Солнце там меня не беспокоило. Казалось, оно тут на своем месте — глиняные корты, джин и белый мячик мелькает туда-сюда. Я вспомнил другие теннисные корты и давно ушедшие дни, полные солнца, джина и людей, которых я никогда больше не увижу, поскольку разговаривать друг с другом мы больше не в состоянии, чтобы не выглядеть скучными и разочарованными в жизни.
Матч закончился в сумерках, и я взял такси к Элу. Сала уже сидел в одиночестве в углу. По дороге на террасу я увидел Швабру и попросил принести два рома и три гамбургера. Сала поднял голову, когда я подошел поближе.
— У тебя такой вид, как будто ты в бегах, — сказал он. — Беглец от правосудия.
— Где Йемон? — спросил я.
— Домой поехал — ответил он. — Как только ты ушел, он вспомнил, что Шено до сих пор заперта в хижине.
Швабра принес нам стаканы и еду, и я снял все с подноса.
— Мне кажется, у него совсем чердак потек, — воскликнул Сала.
— Точно, — ответил я. — Бог знает, чем он кончит. Так просто нельзя жить — ни дюйма нигде не уступая, ни в чем, никому.
Тут к нам с воплями подскочил Билл Донован, спортивный редактор.

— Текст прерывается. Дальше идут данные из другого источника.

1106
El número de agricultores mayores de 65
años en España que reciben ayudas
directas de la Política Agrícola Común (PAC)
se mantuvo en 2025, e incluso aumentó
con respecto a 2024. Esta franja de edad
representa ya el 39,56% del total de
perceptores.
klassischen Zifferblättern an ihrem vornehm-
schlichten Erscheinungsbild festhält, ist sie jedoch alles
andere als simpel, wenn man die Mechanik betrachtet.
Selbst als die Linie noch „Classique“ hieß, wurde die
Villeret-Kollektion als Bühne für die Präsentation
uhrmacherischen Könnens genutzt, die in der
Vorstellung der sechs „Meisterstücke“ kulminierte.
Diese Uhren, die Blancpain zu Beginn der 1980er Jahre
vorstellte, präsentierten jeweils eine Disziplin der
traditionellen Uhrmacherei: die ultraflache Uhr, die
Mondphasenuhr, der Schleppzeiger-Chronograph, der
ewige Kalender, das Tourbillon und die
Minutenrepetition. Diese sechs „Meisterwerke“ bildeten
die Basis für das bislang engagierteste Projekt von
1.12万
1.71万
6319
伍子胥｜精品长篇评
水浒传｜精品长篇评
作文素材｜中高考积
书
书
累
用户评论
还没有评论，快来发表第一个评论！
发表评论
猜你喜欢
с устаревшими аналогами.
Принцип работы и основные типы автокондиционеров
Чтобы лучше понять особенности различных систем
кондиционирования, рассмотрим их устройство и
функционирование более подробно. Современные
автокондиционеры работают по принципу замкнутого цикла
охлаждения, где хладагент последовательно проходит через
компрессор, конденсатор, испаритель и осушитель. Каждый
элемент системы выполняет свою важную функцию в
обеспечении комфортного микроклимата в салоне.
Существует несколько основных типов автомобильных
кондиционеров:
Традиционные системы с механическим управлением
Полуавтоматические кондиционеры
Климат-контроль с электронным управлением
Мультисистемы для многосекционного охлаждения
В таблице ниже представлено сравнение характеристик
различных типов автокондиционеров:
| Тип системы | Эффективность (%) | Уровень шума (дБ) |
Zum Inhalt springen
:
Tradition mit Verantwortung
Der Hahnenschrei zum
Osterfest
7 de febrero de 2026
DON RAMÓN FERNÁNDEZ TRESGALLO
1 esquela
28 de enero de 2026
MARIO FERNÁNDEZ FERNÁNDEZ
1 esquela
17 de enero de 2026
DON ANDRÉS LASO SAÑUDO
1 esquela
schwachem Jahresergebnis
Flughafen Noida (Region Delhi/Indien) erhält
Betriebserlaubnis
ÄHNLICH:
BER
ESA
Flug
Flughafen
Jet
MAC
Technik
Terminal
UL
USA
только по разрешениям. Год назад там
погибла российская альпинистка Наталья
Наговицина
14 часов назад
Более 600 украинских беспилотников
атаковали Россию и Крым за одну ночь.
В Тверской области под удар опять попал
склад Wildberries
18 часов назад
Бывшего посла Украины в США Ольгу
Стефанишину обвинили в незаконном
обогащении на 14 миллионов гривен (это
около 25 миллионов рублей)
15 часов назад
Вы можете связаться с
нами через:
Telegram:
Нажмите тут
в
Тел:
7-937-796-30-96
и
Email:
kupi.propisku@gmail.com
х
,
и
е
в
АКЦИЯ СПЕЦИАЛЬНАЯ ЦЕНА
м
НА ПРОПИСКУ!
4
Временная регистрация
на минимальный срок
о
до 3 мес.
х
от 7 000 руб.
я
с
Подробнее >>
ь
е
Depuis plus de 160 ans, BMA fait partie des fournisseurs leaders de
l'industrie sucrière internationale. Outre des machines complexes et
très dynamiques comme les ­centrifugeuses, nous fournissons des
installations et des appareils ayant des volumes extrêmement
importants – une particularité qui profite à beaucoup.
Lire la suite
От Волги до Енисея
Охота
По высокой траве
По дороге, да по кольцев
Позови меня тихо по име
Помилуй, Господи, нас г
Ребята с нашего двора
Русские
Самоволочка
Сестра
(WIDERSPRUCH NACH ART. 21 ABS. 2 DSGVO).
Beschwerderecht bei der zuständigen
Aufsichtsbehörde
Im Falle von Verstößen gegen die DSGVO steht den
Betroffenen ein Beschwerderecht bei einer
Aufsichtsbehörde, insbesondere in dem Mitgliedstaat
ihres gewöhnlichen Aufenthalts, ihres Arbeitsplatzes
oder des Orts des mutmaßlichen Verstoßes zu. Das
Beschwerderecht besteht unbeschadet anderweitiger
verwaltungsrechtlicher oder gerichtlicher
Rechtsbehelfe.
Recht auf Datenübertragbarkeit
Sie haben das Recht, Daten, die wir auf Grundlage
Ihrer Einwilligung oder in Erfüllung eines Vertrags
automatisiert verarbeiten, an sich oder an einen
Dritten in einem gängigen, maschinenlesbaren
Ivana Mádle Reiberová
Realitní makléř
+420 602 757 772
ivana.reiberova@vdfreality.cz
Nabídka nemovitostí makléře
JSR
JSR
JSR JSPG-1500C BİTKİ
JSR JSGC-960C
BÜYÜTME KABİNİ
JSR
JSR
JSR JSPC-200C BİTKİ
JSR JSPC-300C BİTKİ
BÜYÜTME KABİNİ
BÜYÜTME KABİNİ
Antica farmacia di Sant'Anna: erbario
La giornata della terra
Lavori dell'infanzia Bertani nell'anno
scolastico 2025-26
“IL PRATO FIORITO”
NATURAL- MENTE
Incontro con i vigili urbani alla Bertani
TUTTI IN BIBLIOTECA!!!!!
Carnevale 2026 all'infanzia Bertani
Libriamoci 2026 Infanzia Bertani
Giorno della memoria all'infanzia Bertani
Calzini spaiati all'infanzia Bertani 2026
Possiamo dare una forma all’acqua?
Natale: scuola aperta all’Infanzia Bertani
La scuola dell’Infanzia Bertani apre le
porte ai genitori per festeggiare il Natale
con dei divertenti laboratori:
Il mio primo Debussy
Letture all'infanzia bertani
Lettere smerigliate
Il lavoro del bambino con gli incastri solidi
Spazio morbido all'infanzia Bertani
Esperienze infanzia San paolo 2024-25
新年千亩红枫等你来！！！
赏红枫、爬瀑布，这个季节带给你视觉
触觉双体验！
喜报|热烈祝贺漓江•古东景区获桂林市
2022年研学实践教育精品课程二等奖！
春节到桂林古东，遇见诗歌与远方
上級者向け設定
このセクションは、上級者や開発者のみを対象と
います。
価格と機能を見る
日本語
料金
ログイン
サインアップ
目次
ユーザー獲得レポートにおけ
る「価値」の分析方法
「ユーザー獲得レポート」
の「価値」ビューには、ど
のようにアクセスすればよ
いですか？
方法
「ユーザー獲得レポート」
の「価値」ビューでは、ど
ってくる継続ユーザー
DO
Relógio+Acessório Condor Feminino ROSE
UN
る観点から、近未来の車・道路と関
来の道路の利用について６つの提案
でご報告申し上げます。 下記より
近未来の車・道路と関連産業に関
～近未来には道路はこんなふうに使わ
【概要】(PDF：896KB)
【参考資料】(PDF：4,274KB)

— Вот они где! — орал он. — Господа члены прессы — тайные алконавты! — Он довольно расхохотался. — Ну, вы, пиздюки, действительно вчера ночью влипли, а?
Чуваки, да вам повезло, что Лоттерман в Понсе уехал! — Он уселся к нам за столик. — Что произошло? Я слышал, вы с легавыми сцепились.
— Ага. — ответил я. — Отверзохали как следует. То-то смеху было.
— Черт-те чё, — сказал он. — Жалко, что пропустил. Обожаю хорошую драку — особенно с легавыми.
Донован мне нравился, но он постоянно трындел о том, что хорошо бы вернуться в Сан-Франциско, «где хоть что-то происходит». Если ему верить, жизнь на Побережье была такой клевой, что врал он наверняка, но я никогда не мог определить, где кончалась правда и начиналась брехня. Если б даже половина всего, что он рассказывалась, оказалась правдой, я бы рванул туда немедленно; только с Донованом нельзя было рассчитывать даже на эту половину.
Ушли мы оттуда около полуночи, спускались с горки в молчании. Ночь стояла душная, и вокруг я чувствовал ту же самую тяжесть — ощущение того, что время летит в то время, как оно стоит на месте. Всякий раз, когда я думал о времени в Пуэрто-Рико, мне вспоминались старые часы на магнитах, висевшие на стенах классов в моей школе. Время от времени стрелка переставала двигаться на несколько минут, и если я за нею наблюдал: сломалась она, что ли, наконец? — то всякий раз вздрагивал, когда она она неожиданно щелкала, перескакивая сразу на три-четыре деления.